Por Fabian Chacur

Nos últimos três segundos de Bom Selvagem, CD que gravou com a banda Pandemonium e lançado pelo selo independente Blues Time, Serguei solta uma frase básica e direta: o rock and roll não nasceu para ser perfeito. Mas, ironicamente, este é o trabalho mais próximo disso que o lendário cantor e compositor já conseguiu lançar em seus quase 50 anos de carreira.

Essa figura folclórica do rock brasileiro nasceu em 1933, ou seja, dois anos antes do que Elvis Presley e 22 anos antes do início do rock and roll enquanto fenômeno de massas com o estouro de Rock Around The Clock, com Bill Haley & His Comets. Ele viu a criança nascer, e ajudou a embalá-la no Brasil.

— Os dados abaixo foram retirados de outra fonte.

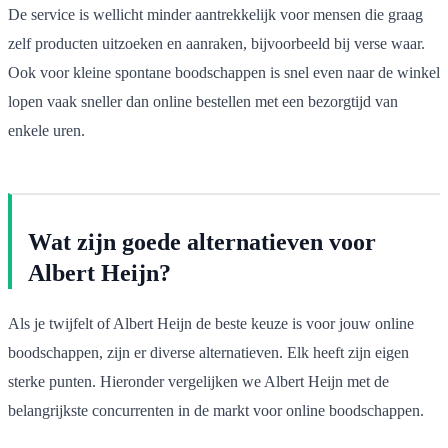
De service is wellicht minder aantrekkelijk voor mensen die graag
zelf producten uitzoeken en aanraken, bijvoorbeeld bij verse waar.
Ook voor kleine spontane boodschappen is snel even naar de winkel
lopen vaak sneller dan online bestellen met een bezorgtijd van
enkele uren.
Wat zijn goede alternatieven voor
Albert Heijn?
Als je twijfelt of Albert Heijn de beste keuze is voor jouw online
boodschappen, zijn er diverse alternatieven. Elk heeft zijn eigen
sterke punten. Hieronder vergelijken we Albert Heijn met de
belangrijkste concurrenten in de markt voor online boodschappen.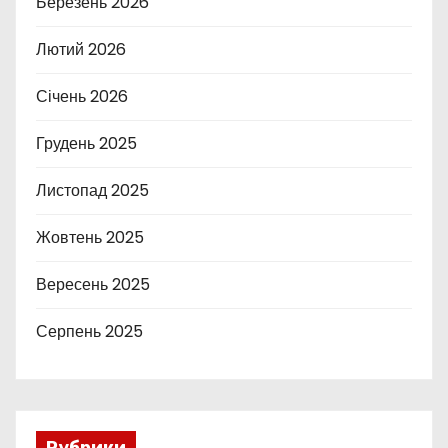
Березень 2026
Лютий 2026
Січень 2026
Грудень 2025
Листопад 2025
Жовтень 2025
Вересень 2025
Серпень 2025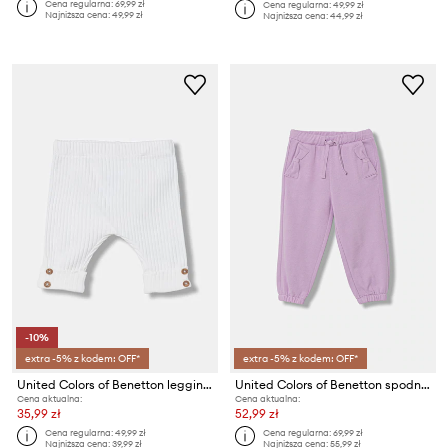
Cena regularna:
69,99 zł
Cena regularna:
49,99 zł
Najniższa cena:
49,99 zł
Najniższa cena:
44,99 zł
-10%
extra -5% z kodem: OFF*
extra -5% z kodem: OFF*
United Colors of Benetton legginsy niemowlęce bawełniane z elastanem
United Colors of Benetton spodnie dresowe dziecięce bawełniane
Cena aktualna:
Cena aktualna:
35,99 zł
52,99 zł
Cena regularna:
49,99 zł
Cena regularna:
69,99 zł
Najniższa cena:
39,99 zł
Najniższa cena:
55,99 zł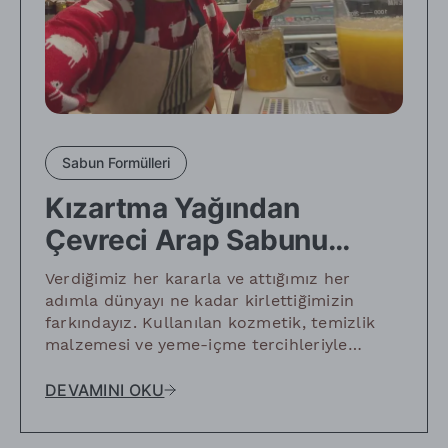
Sabun Formülleri
Kızartma Yağından
Çevreci Arap Sabunu
Yapımı
Verdiğimiz her kararla ve attığımız her
adımla dünyayı ne kadar kirlettiğimizin
farkındayız. Kullanılan kozmetik, temizlik
malzemesi ve yeme-içme tercihleriyle
doğada nasıl izler bıraktığımızı biliyoruz. Bu
sorunları tek bir hamlede tamamen ortadan
DEVAMINI OKU
kaldırmak mümkün olmasa da elimizden
geleni yapmak ve çevreci alternatifler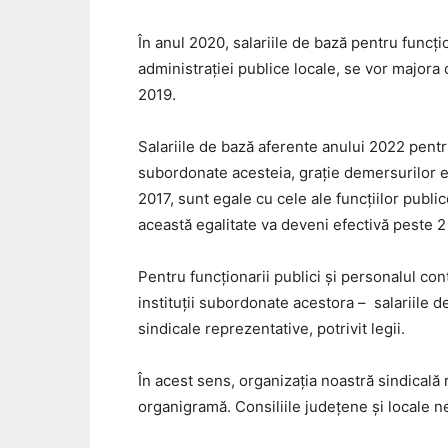
În anul 2020, salariile de bază pentru funcţio
administrației publice locale, se vor majora
2019.
Salariile de bază aferente anului 2022 pentr
subordonate acesteia, grație demersurilor efe
2017, sunt egale cu cele ale funcţiilor public
această egalitate va deveni efectivă peste 2 
Pentru funcţionarii publici şi personalul cont
instituții subordonate acestora – salariile de
sindicale reprezentative, potrivit legii.
În acest sens, organizația noastră sindicală 
organigramă. Consiliile județene și locale ne 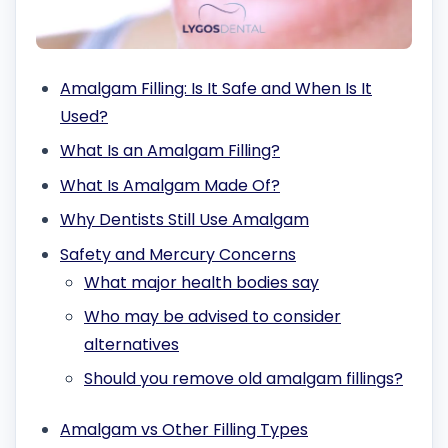
Amalgam Filling: Is It Safe and When Is It
Used?
What Is an Amalgam Filling?
What Is Amalgam Made Of?
Why Dentists Still Use Amalgam
Safety and Mercury Concerns
What major health bodies say
Who may be advised to consider
alternatives
Should you remove old amalgam fillings?
Amalgam vs Other Filling Types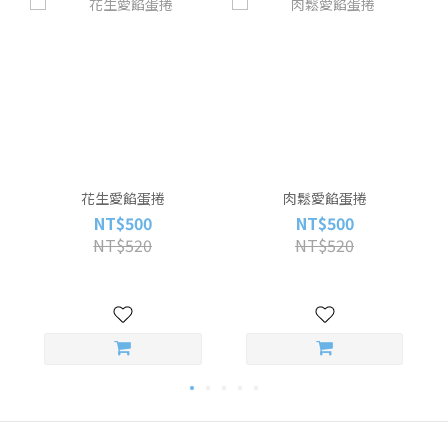
花生愛餡蛋捲
肉鬆愛餡蛋捲
NT$500
NT$500
NT$520
NT$520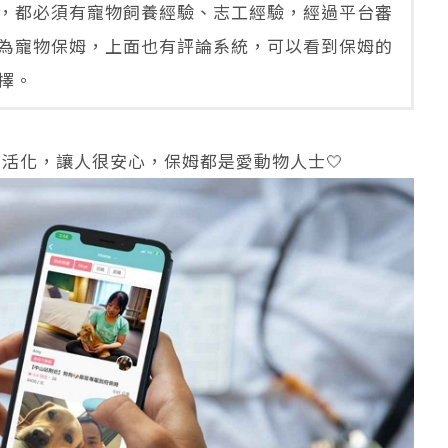
，都必須有寵物飼養經驗、志工經驗，經過平台審
為寵物保姆，上面也有評論系統，可以看到保姆的
擇。
活化，讓人很安心，保姆都是愛動物人士🤍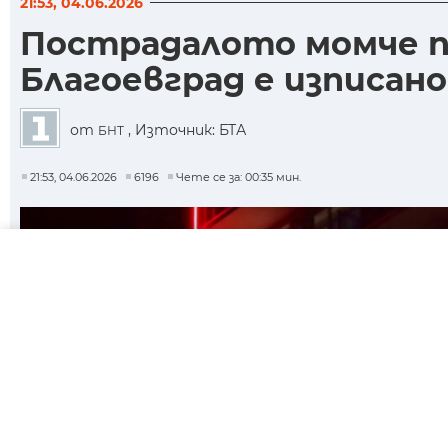
21:53, 04.06.2026
Пострадалото момче пр
Благоевград е изписано
от
, Източник: БТА
БНТ
21:53, 04.06.2026
6196
Чете се за: 00:35 мин.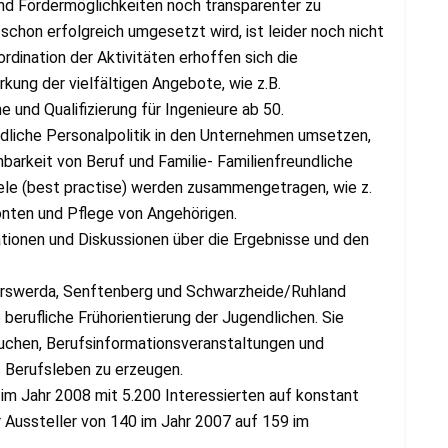
nd Fördermöglichkeiten noch transparenter zu
schon erfolgreich umgesetzt wird, ist leider noch nicht
dination der Aktivitäten erhoffen sich die
rkung der vielfältigen Angebote, wie z.B.
und Qualifizierung für Ingenieure ab 50.
dliche Personalpolitik in den Unternehmen umsetzen,
nbarkeit von Beruf und Familie- Familienfreundliche
piele (best practise) werden zusammengetragen, wie z.
onten und Pflege von Angehörigen.
ionen und Diskussionen über die Ergebnisse und den
erswerda, Senftenberg und Schwarzheide/Ruhland
 berufliche Frühorientierung der Jugendlichen. Sie
suchen, Berufsinformationsveranstaltungen und
s Berufsleben zu erzeugen.
m Jahr 2008 mit 5.200 Interessierten auf konstant
r Aussteller von 140 im Jahr 2007 auf 159 im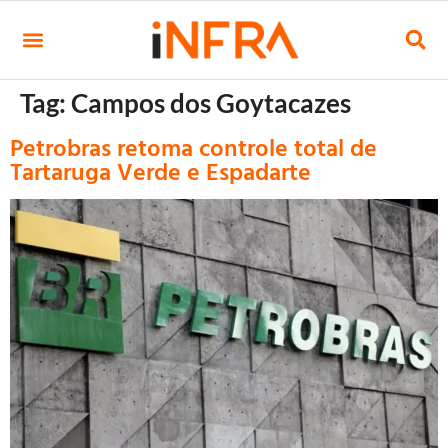
Tag:
Campos dos Goytacazes
Petrobras retoma controle total de
Tartaruga Verde e Espadarte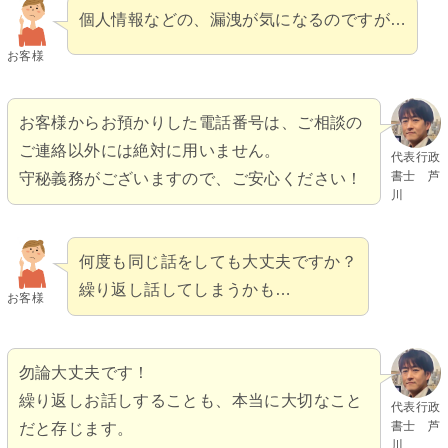
個人情報などの、漏洩が気になるのですが…
お客様
お客様からお預かりした電話番号は、ご相談の
ご連絡以外には絶対に用いません。
代表行政
書士 芦
守秘義務がございますので、ご安心ください！
川
何度も同じ話をしても大丈夫ですか？
繰り返し話してしまうかも…
お客様
勿論大丈夫です！
繰り返しお話しすることも、本当に大切なこと
代表行政
書士 芦
だと存じます。
川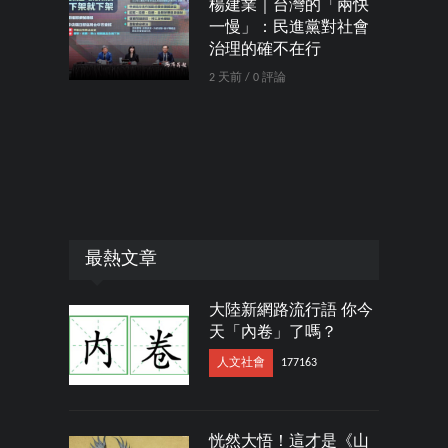
楊建業｜台灣的「兩快
一慢」：民進黨對社會
治理的確不在行
2 天前 / 0 評論
最熱文章
大陸新網路流行語 你今
天「內卷」了嗎？
人文社會
177163
恍然大悟！這才是《山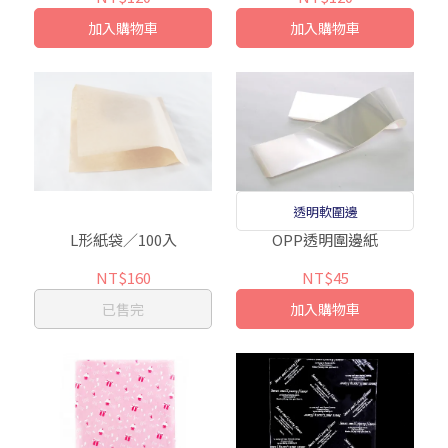
加入購物車
加入購物車
透明軟圍邊
L形紙袋／100入
OPP透明圍邊紙
NT$160
NT$45
已售完
加入購物車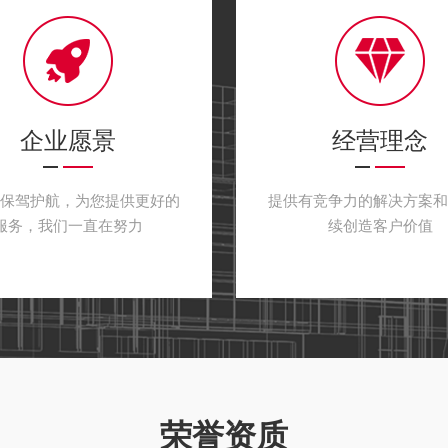
板窑等，以及用于负极材料生
在陶瓷基复合材料领域，
烧结设备，氮化硅粉体合成炉
等。
上海皓越真空设备有限公
企业愿景
经营理念
全。公司成立以来在市场上巳
定，我们的优势不仅体现在高
户保驾护航，为您提供更好的
提供有竞争力的解决方案和
空，自动化控制及计算机温度
服务，我们一直在努力
续创造客户价值
皓越人的愿景：成为新材
皓越人的使命：推动新材料、
提供热处理解决方案。
皓越人的价值观：
客户为天：一切技术创新和服
为主要，持续为客户创造价值
务，是我们的工作方向和价值*
荣誉资质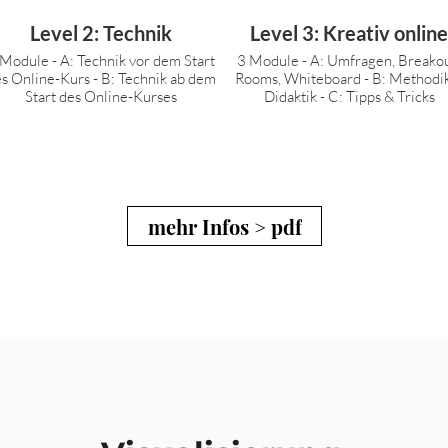
Level 2: Technik
Level 3: Kreativ online
 Module - A: Technik vor dem Start
3 Module - A: Umfragen, Breakout-
s Online-Kurs - B: Technik ab dem
Rooms, Whiteboard - B: Methodik &
Start des Online-Kurses
Didaktik - C: Tipps & Tricks
mehr Infos > pdf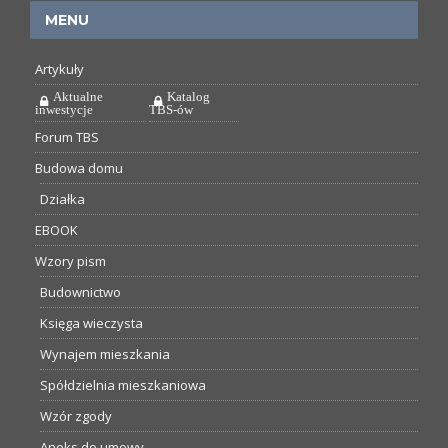
MENU
Artykuły
Aktualne
Katalog
inwestycje
TBS-ów
Forum TBS
Budowa domu
Działka
EBOOK
Wzory pism
Budownictwo
Księga wieczysta
Wynajem mieszkania
Spółdzielnia mieszkaniowa
Wzór zgody
Aneks do umowy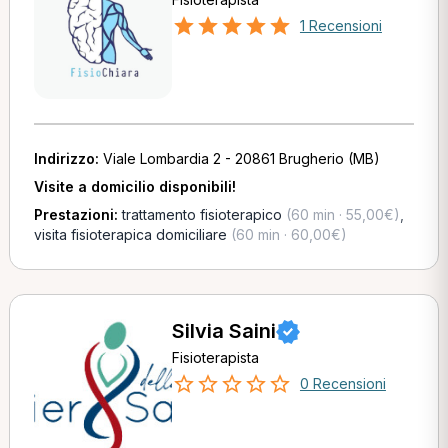
1 Recensioni
Indirizzo:
Viale Lombardia 2 - 20861 Brugherio (MB)
Visite a domicilio disponibili!
Prestazioni:
trattamento fisioterapico
(60 min · 55,00€)
,
visita fisioterapica domiciliare
(60 min · 60,00€)
Silvia Saini
Fisioterapista
0 Recensioni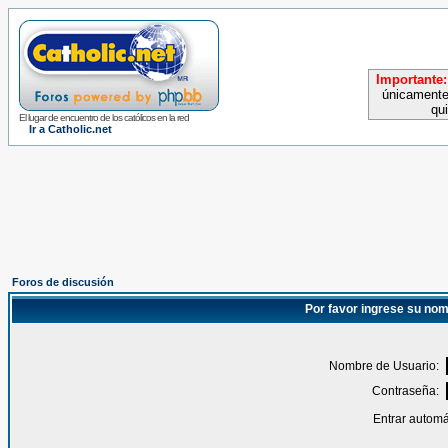
Importante:
únicamente
qu
El lugar de encuentro de los católicos en la red
Ir a Catholic.net
Foros de discusión
Por favor ingrese su nom
Nombre de Usuario:
Contraseña:
Entrar automá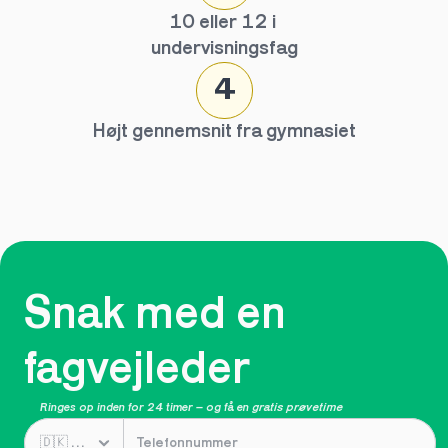
10 eller 12 i 
undervisningsfag
4
Højt gennemsnit fra gymnasiet
Snak med en 
fagvejleder
Ringes op inden for 24 timer – og få en 
gratis prøvetime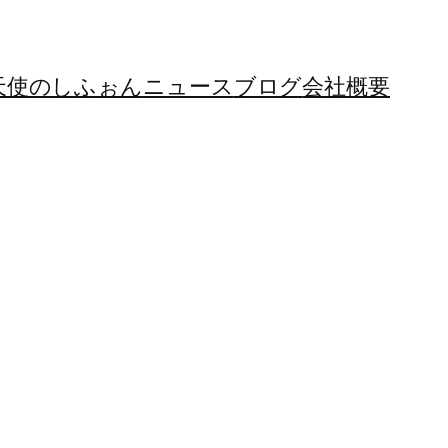
天使のしふぉん
ニュース
ブログ
会社概要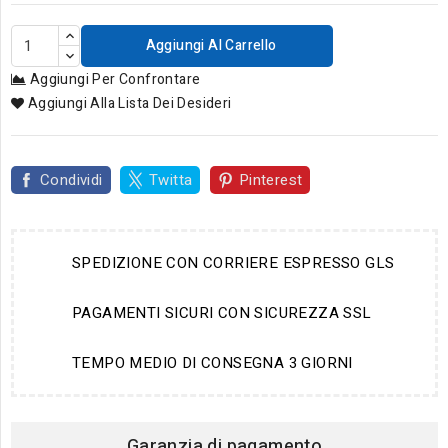
Aggiungi Al Carrello
Aggiungi Per Confrontare
Aggiungi Alla Lista Dei Desideri
Condividi
Twitta
Pinterest
SPEDIZIONE CON CORRIERE ESPRESSO GLS
PAGAMENTI SICURI CON SICUREZZA SSL
TEMPO MEDIO DI CONSEGNA 3 GIORNI
Garanzia di pagamento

Sempre lembrado como o cara que namorou Janis Joplin, Serguei é o roqueiro em estado puro. Seu canto é rouco, frequentemente desafinado, gritado, mesmo. Mas com uma personalidade que supera toda e qualquer deficiência. Uma assinatura própria e forte.

Ironicamente, durante esses anos todos ele gravou muito pouco. Apenas alguns compactos (compilados em seminal coletânea lançada pelo genial Luis Carlos Calanca e sua Baratos Afins) e um pela BMG, com produção abaixo do que ele mereceria.

Bom Selvagem registra a reunião entre o Iggy Pop brasileiro e a banda carioca Pandemonium, há 18 anos na estrada e um sólido grupo de rock básico, com forte tempero de hard rock, punk e até eventuais elementos de ritmos brasileiros.

O time é integrado por André (vocal), Nilson Jr. (baixo e vocais), Alex Anjo (bateria e vocais) e Diego (guitarra). André assume o vocal principal de algumas canções, como as boas Marginal, Poder Paralelo e Eu Não Volto Mais, e mostra voz potente e muita personalidade.

Alpha Centauro, dueto de André e Serguei, tem levada misturando samba e hard rock a la Planet Hemp, enquanto Burro Cor de Rosa mostra Serguei encarando um balanço funk-hard a la Hendrix.

Rolava Bethânia é releitura da inacreditável versão feita por Tavinho Paes para o clássico de Chuck Berry Roll Over Beethoven e é para dançar e morrer de rir, assim como as hilariantes Rock do Pai, Ouriço e Tô Na Lona.

E tem também uma releitura bem básica de Sweet Home Chicago, de Robert Johnson, com direito a solo de gaita e tudo, prova de que Serguei sempre soube beber da fonte do pai do rock, jazz, soul etc (e tome etc!).

No geral, Bom Selvagem é a prova de que, sim, Serguei é muito mais do que apenas uma curiosidade do passado, com muito pique, raça e imperfeição da melhor qualidade. Não é para quem curte elaboração, rock progressivo e coisas assim. Mas se o seu negócio é diversão e sujeira sonora, vale a aposta.